Dataset entries:
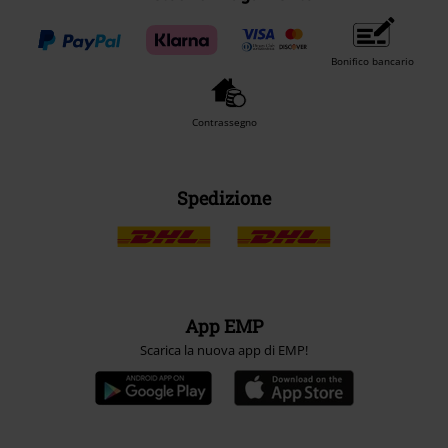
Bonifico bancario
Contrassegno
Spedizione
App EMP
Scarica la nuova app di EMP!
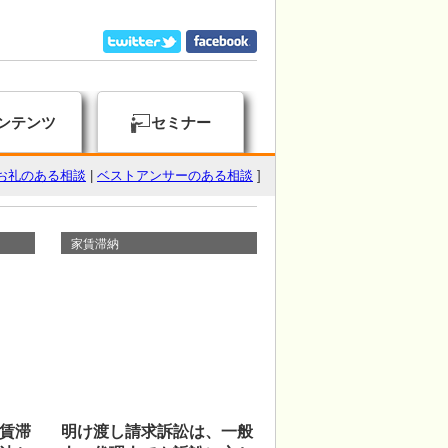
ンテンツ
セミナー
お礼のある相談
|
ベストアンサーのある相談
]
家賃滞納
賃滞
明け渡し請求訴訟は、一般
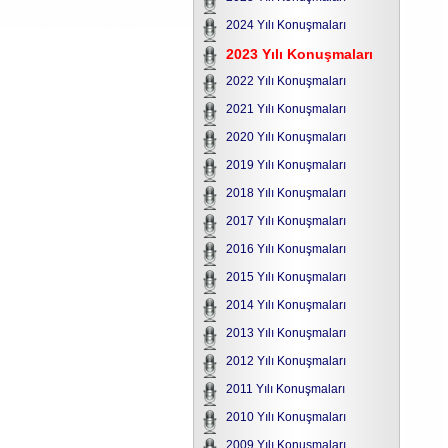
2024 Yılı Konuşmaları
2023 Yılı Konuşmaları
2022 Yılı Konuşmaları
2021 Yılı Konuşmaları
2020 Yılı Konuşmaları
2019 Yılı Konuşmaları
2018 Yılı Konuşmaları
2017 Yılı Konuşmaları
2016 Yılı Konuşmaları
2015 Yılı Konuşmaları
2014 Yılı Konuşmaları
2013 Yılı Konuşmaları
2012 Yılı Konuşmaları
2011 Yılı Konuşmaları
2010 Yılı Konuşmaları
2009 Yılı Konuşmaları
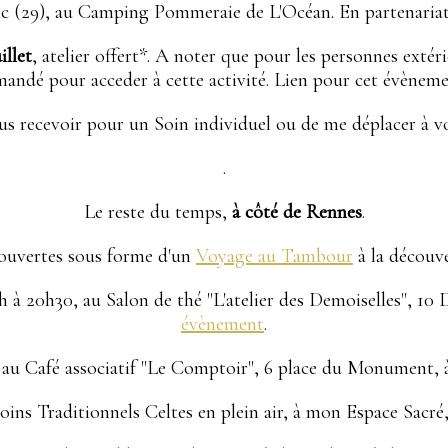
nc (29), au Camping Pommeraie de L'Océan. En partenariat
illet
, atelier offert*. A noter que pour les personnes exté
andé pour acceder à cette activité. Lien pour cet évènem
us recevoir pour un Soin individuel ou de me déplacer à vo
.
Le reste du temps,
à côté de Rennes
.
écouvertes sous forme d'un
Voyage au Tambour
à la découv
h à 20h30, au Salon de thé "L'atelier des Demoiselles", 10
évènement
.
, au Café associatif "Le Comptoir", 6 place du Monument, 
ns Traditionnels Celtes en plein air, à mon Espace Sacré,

_Work request_
All lines above starting at the one with "2013 Yılı Konuşmaları" and ending at the one with "écouvertes sous forme d'un", inclusive, are to be printed again exactly, with the pictures left out.

_Written response_
2013 Yılı Konuşmaları
2012 Yılı Konuşmaları
2011 Yılı Konuşmaları
2010 Yılı Konuşmaları
2009 Yılı Konuşmaları
nc (29), au Camping Pommeraie de L'Océan. En partenariat
illet
, atelier offert*. A noter que pour les personnes exté
andé pour acceder à cette activité. Lien pour cet évènem
us recevoir pour un Soin individuel ou de me déplacer à vo
.
Le reste du temps,
à côté de Rennes
.
écouvertes sous forme d'un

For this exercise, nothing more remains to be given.